Larmer was the first editor of Writers on the Range after it landed at HCN in 1998, he went on to become publisher/editor of High Country News (HCN) 2003-2020, and is currently senior development director HCN. Larmer is also on the advisory board of Writers on the Range.

Writers on the Range grew out of the West’s public lands, growth, and culture wars of the 1990s. At the time, environmentalists were at loggerheads with the timber, mining, oil and gas and ranching industries that had dominated and shaped land-use and rural communities for decades. 

Meanwhile, a flood of newcomers poured into the region’s urban areas and smaller towns, stressing their social and economic fabrics beyond recognition. How could the West sort through these contentious issues in a civil manner?

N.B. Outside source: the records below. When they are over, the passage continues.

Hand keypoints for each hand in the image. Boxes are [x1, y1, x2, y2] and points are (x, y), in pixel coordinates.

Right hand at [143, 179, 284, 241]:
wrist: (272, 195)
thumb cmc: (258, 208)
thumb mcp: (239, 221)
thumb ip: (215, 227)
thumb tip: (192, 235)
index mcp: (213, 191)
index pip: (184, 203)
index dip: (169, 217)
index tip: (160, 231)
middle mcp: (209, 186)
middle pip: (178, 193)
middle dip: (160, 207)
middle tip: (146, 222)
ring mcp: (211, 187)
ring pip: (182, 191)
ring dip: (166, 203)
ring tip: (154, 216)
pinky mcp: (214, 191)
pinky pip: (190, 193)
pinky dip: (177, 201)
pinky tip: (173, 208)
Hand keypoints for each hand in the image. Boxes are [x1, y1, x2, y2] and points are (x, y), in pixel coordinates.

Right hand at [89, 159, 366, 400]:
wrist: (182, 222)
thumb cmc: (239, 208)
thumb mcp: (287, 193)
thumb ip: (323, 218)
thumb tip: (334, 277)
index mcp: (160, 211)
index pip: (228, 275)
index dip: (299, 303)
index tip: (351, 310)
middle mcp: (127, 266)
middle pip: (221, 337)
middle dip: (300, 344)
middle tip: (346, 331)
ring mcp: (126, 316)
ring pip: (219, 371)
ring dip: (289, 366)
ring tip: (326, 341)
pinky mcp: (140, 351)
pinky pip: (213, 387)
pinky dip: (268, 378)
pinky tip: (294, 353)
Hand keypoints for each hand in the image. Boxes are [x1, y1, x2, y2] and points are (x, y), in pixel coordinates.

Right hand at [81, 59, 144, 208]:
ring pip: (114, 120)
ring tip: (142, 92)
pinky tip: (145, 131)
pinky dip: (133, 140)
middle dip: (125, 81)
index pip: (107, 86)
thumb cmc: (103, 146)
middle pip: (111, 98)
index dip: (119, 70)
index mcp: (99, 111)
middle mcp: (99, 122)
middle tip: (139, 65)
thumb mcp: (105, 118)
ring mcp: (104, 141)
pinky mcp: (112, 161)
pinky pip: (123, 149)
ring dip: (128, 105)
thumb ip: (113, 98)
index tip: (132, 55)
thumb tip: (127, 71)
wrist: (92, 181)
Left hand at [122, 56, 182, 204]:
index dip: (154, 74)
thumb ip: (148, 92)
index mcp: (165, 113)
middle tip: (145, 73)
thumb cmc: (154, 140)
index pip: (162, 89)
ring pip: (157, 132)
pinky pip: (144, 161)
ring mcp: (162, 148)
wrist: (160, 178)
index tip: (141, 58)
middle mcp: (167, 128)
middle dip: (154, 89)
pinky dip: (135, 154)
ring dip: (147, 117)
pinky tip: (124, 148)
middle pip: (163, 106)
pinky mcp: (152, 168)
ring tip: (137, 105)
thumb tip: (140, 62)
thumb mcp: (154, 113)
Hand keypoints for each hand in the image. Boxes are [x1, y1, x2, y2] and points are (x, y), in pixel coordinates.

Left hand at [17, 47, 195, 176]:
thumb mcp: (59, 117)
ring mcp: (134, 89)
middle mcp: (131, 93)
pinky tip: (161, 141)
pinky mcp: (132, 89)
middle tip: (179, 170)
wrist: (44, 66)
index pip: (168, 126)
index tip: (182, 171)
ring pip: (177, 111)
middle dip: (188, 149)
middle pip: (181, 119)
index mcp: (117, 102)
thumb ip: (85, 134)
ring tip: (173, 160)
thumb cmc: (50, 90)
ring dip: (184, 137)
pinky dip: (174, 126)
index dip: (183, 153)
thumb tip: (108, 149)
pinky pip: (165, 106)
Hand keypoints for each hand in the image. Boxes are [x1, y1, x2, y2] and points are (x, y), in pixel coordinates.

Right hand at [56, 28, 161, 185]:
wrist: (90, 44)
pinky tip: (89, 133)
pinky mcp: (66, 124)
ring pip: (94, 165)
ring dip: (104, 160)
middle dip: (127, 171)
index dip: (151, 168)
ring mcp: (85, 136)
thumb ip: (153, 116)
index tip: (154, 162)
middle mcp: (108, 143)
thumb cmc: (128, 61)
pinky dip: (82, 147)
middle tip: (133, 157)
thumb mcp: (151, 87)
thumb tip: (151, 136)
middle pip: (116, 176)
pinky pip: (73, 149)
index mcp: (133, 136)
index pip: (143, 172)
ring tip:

The answer was to give voice to a wide range of people from the region itself.  Writers with different backgrounds, espousing new ideas, were put front and center on the region’s opinion pages.

After a brief run as a think tank, Writers on the Range landed on the front porch of High Country News in 1997.  High Country News is the well-known, highly awarded publication that covers the west’s diverse natural and human communities.  It was a perfect match.

Soon dozens of news outlets subscribed.  Over the next 20 years, Writers on the Range published fresh columns from writers and thinkers across the ideological spectrum, provoking thought, generating debate, and defining the possibilities of a better west.

 It was truly a grassroots opinion service and, now as an independent non-profit organization, is still so today.